The sense of Christ’s message endures, however.  The storms of hell must all break around the Rock.  It could happen someday, as certain Catholic writers have suggested, that Saint Peter’s basilica in Rome, that incredible work of architecture and of Faith, be destroyed—a few bombs would do it. But even were such an extreme crisis to develop, the Rock that is Christ and the Rock that is Saint Peter and his successors, would never budge.  As the first Pope, Saint Peter, himself says, echoing the words of the royal prophet Isaiah, “For all flesh [i.e. merely human things] is as grass; and all the glory thereof as the flower of grass.  The grass is withered, and the flower thereof is fallen away.  But the word of the Lord endureth for ever.  And this is the word which by the gospel hath been preached unto you”. (I Petri 1:24-25)

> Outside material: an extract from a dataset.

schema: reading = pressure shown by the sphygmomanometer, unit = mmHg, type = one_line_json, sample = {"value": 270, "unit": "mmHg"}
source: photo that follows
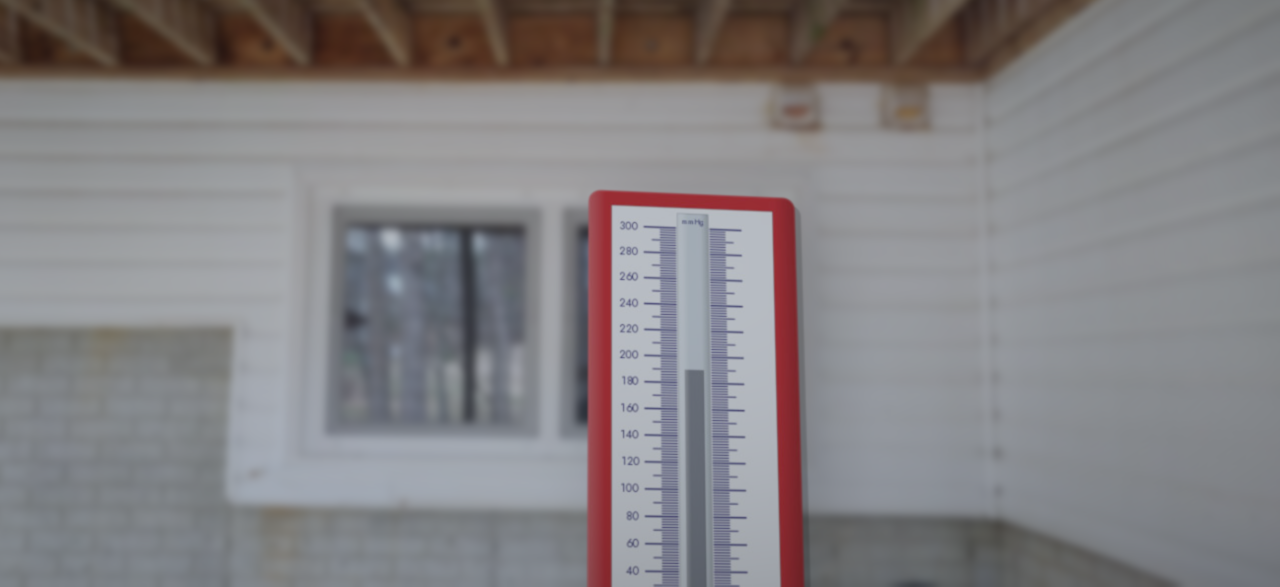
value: {"value": 190, "unit": "mmHg"}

So, what do we do during Lent, in order better to conform our lives to the living Truth of the Gospel that endures forever?  How do we build our own lives upon the Rock that is Christ and the Rock that is Saint Peter; how do we ourselves enter into this divine architecture?  For one thing, we can separate ourselves somewhat from the “grass” of human things that come and go, that have no substance to them.  By paying less attention to the magic mirror of the media—especially all that comes through the internet—and by actually reading Holy Scripture, the Word of God, immense benefits can be obtained.  What moderate and persevering fasting can do for our bodies, this fasting from more superficial news and knowledge can accomplish for our hearts and minds. 

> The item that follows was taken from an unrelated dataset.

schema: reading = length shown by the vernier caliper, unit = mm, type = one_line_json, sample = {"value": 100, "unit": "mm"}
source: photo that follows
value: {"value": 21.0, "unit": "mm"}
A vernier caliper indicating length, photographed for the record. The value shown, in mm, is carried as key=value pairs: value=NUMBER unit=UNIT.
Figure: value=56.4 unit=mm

In a more positive sense, we can follow the program so wisely laid down for our spiritual nourishment in the Holy Liturgy.   The series of books entitled The Liturgical Year by Abbot Prosper Gueranger can provide an excellent introduction and means of furthering our understanding of the liturgical season of Lent.  More recent works are also available. There is, as it were, a beautiful star, a guiding light in the Church’s liturgy that will be a lamp unto our feet through these days of penance, leading to Calvary and the great drama of the Passion.  More than anything else, attending the Holy Eucharistic Sacrifice of Mass during these Lenten days is the way to live with the Lord the whole paschal mystery, which moves towards its summit in the Sacred Triduum, culminating in the celebration of Easter.

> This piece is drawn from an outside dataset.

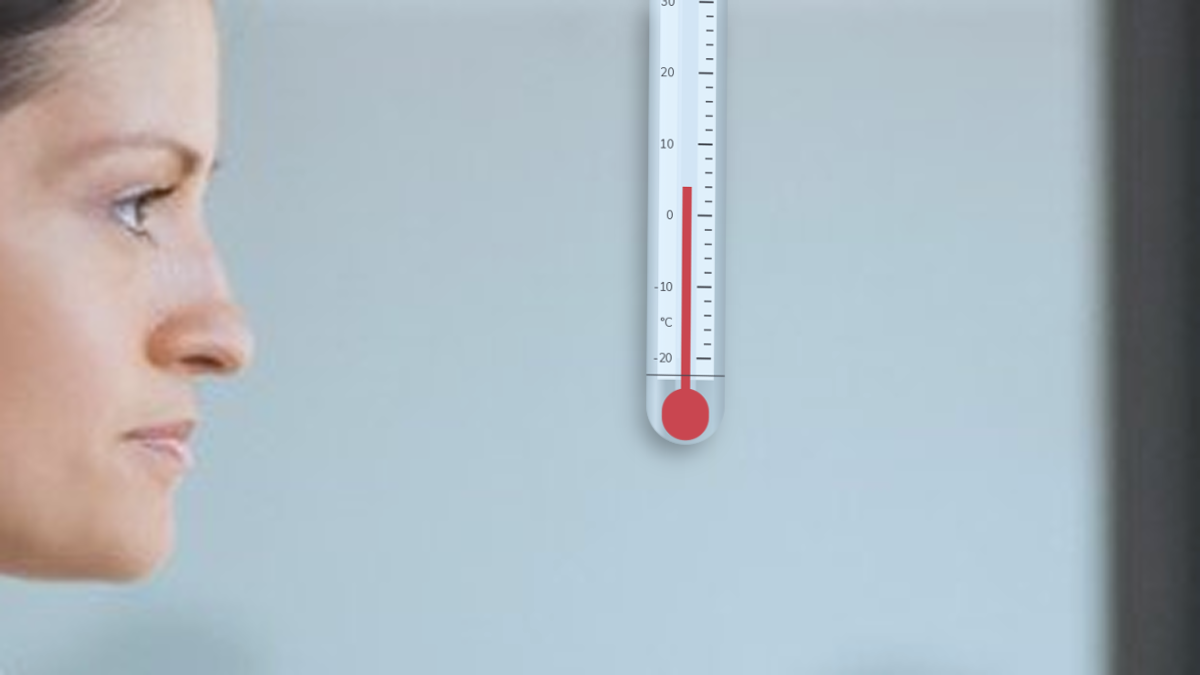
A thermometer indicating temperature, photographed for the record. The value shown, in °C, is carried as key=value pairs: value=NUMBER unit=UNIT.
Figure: value=4 unit=°C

May your patron Saint, here at Annunciation Parish, Our Lady of the Annunciation, be herself your guiding star.  Her delicate and immaculate foot, even more than the rock that is Peter, crushes and destroys the satanic forces that would prevail against the Church.  May this Queen of the Apostles guide you through the shadows of Lent to the sure and peaceful harbor of her Son’s victory over sin and death.  Amen.